Pour que les interventions des gardes soient adaptées, et afin d'éviter la famine ou le surpâturage dans les parcs et réserves, les scientifiques doivent effectuer des comptages et étudier sur le terrain, régulièrement et de la manière la plus exacte et la plus appropriée, l'état de ces populations : leurs effectifs, la répartition par classes d'âge, la proportion des sexes chez les adultes, l'indice de reproduction et l'extension géographique.

Pour permettre ces études, on capture des chamois soit dans des enclos-pièges appâtés avec du sel, soit dans des filets. On les examine, les mesure et on leur fixe des boucles de matière plastique numérotées aux oreilles ou des colliers de cuir autour du cou.

Il arrive aussi qu'on équipe les chamois d'un collier radioémetteur qui transmet à un récepteur tous les signaux qu'il recueille. L'observateur peut ainsi étudier les déplacements de l'animal, car il connaît à tout instant sa position dans la montagne.

Ces deux méthodes d'observation sont complémentaires. La première permet de déterminer le sexe et la classe d'âge de chaque bête marquée, et ses déplacements sur un long laps de temps et dans un lieu donné, l'intérieur d'un massif, par exemple. Elle procure aussi de précieux renseignements sur la structure sociale de la population de chamois et sur les liens qui unissent les différents individus au sein de cette population.

La deuxième méthode, dite du « radio-tracking », offre un suivi permanent de certains animaux, à tout instant du jour et de la nuit, et même en cas d'intempéries. Elle permet de déterminer avec précision les limites du domaine vital d'un chamois et ses déplacements à l'intérieur de celui-ci.

À la suite d une étude réalisée par l'Office national de la chasse dans les Vosges, F. Boillot a mis en évidence l'existence de déplacements nocturnes de plusieurs chamois (mâles ou femelles), ce qui contredit les observations de Krämer (1969) et celles de Schröder (1975), lesquels attribuaient au chamois un rythme surtout diurne. Ce changement est peut-être dû aux dérangements causés par les hommes. Le débat reste ouvert.

Talisman ou antidote : les bézoards

Il s'agit de concrétions formées de poils ou de divers débris végétaux que produisent parfois les ruminants. On en trouve aussi, mais plus rarement, chez certains psychopathes humains qui avalent des matières non digestibles.

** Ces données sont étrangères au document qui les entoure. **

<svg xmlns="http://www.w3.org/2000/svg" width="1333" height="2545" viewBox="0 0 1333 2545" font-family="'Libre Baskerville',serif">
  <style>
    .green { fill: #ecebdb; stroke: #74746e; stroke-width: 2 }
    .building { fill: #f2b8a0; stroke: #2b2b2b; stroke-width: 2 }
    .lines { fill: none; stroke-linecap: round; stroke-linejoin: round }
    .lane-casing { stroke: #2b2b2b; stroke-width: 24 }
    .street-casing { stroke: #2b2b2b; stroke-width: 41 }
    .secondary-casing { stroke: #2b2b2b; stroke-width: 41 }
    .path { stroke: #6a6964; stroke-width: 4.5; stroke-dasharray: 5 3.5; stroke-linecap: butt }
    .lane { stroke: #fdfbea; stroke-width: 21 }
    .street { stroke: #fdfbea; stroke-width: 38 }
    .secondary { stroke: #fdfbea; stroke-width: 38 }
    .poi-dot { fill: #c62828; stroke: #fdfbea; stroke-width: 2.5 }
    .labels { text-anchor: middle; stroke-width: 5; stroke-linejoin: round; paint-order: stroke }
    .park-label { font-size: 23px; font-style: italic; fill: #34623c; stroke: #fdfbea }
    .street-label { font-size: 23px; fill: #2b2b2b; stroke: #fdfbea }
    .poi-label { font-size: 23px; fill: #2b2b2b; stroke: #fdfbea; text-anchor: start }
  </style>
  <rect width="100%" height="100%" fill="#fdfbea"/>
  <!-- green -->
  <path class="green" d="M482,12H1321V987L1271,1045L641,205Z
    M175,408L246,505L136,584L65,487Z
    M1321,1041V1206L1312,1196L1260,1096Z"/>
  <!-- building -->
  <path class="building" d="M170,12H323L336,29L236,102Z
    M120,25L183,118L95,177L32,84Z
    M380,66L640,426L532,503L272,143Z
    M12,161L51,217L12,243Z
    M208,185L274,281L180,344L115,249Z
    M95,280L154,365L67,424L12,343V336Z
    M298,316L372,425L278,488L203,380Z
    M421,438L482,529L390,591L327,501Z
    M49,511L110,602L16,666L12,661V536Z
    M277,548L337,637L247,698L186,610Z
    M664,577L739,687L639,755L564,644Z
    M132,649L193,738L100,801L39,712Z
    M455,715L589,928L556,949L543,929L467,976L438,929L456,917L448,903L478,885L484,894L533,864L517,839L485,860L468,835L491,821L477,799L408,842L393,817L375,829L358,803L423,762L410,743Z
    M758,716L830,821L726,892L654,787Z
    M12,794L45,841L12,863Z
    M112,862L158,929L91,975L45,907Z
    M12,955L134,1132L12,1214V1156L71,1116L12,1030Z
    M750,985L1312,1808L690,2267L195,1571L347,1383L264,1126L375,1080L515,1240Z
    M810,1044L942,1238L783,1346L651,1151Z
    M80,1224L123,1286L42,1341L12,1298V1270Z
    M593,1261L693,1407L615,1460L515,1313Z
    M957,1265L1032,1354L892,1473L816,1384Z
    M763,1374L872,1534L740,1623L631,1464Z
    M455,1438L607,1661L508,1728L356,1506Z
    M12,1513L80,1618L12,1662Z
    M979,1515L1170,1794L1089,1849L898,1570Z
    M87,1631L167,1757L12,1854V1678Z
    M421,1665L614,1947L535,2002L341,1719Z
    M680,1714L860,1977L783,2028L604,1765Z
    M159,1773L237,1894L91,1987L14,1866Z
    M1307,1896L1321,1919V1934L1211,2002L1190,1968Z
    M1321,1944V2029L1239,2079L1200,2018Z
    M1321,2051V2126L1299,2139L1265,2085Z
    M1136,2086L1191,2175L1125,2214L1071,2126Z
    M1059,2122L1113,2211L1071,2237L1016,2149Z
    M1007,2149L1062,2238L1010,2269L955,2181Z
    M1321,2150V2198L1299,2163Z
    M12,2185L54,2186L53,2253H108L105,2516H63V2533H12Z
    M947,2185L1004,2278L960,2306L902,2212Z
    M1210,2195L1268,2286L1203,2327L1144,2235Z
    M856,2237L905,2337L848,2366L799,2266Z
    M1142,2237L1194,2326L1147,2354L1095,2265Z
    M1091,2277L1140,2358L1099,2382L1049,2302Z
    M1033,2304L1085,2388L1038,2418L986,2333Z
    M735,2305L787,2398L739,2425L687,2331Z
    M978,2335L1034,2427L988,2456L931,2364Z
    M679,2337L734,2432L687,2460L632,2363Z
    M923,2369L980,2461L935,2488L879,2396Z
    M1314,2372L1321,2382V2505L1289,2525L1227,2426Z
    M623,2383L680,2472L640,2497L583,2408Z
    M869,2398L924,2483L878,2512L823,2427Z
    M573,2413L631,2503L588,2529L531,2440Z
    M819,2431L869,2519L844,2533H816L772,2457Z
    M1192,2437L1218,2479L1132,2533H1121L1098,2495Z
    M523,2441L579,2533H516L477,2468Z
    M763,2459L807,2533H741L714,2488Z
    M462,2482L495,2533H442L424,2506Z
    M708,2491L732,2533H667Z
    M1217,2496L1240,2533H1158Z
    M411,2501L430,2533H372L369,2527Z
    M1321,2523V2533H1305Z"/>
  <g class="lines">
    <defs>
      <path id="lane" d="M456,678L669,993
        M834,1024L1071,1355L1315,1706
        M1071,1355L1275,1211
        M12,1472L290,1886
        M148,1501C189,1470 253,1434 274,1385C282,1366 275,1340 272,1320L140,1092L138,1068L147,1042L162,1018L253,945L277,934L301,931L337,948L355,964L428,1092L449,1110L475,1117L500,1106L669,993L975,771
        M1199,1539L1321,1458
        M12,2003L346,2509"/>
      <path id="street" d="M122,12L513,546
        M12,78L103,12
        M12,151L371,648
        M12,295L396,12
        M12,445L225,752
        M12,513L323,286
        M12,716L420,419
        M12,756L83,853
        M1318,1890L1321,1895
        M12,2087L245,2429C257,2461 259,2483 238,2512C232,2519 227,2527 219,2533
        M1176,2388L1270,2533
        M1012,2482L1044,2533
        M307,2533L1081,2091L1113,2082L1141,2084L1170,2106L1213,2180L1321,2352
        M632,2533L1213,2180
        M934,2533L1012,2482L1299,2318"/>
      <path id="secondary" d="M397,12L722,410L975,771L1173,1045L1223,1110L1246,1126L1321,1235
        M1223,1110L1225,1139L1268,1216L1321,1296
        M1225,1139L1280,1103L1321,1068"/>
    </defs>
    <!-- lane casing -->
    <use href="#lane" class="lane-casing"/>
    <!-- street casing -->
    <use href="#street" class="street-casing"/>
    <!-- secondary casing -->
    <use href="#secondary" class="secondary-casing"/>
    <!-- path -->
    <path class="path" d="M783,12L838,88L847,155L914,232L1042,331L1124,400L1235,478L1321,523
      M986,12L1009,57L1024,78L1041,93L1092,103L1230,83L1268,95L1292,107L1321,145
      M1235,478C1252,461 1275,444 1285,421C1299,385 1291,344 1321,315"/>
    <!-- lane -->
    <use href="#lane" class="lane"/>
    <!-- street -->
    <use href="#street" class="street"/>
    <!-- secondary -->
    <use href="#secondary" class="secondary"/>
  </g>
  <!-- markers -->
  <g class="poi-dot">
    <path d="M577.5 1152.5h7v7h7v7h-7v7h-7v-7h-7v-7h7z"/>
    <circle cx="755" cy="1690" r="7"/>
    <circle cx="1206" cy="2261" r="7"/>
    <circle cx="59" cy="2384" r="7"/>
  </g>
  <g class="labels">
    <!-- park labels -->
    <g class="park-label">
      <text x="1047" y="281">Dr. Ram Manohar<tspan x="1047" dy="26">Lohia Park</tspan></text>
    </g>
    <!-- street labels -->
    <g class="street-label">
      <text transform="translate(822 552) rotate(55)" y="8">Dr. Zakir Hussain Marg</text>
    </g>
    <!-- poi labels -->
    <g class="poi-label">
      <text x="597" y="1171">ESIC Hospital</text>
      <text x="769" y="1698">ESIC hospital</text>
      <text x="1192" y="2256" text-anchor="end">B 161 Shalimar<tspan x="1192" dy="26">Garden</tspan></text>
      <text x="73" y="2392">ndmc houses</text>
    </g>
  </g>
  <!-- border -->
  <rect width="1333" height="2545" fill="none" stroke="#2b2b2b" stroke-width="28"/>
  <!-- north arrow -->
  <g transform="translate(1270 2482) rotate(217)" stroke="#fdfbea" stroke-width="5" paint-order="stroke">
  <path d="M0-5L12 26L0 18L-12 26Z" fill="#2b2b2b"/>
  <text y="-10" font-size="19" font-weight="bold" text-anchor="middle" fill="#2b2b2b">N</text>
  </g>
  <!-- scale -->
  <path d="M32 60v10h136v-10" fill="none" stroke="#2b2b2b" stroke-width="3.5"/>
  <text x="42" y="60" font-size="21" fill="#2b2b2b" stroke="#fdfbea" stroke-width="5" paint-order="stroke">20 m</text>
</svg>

Chez le chamois, on les appelle aussi « ægagropiles ». Ce sont de petites boules dures, lisses et brillantes, de couleur noire ou verdâtre, contenues dans le rumen (premier estomac, ou panse).

Le bézoard est une boule, souvent unique, de la taille d'une noisette ou d'une noix, quelquefois plus grosse, et très légère. Les poils et les fibres qui la constituent se sont agglutinés sous l'effet des mouvements de brassage continus de la paroi stomacale, puis ils ont été collés par la poix qu'ingère le chamois durant l'hiver en broutant les conifères. La structure du bézoard est compacte et son odeur forte et musquée. Il renferme également certains sels minéraux et de la silice.

On croyait autrefois qu'il possédait des vertus merveilleuses. Bergers et chasseurs l'utilisaient comme talisman, car il avait, disait-on, le pouvoir d'éviter le vertige, de favoriser la vue et d'augmenter les chances de succès à la chasse. On l'utilisait, en Orient surtout, comme antidote contre les poisons et les maladies infectieuses. Vendu très cher, il entrait dans la fabrication de nombreux médicaments.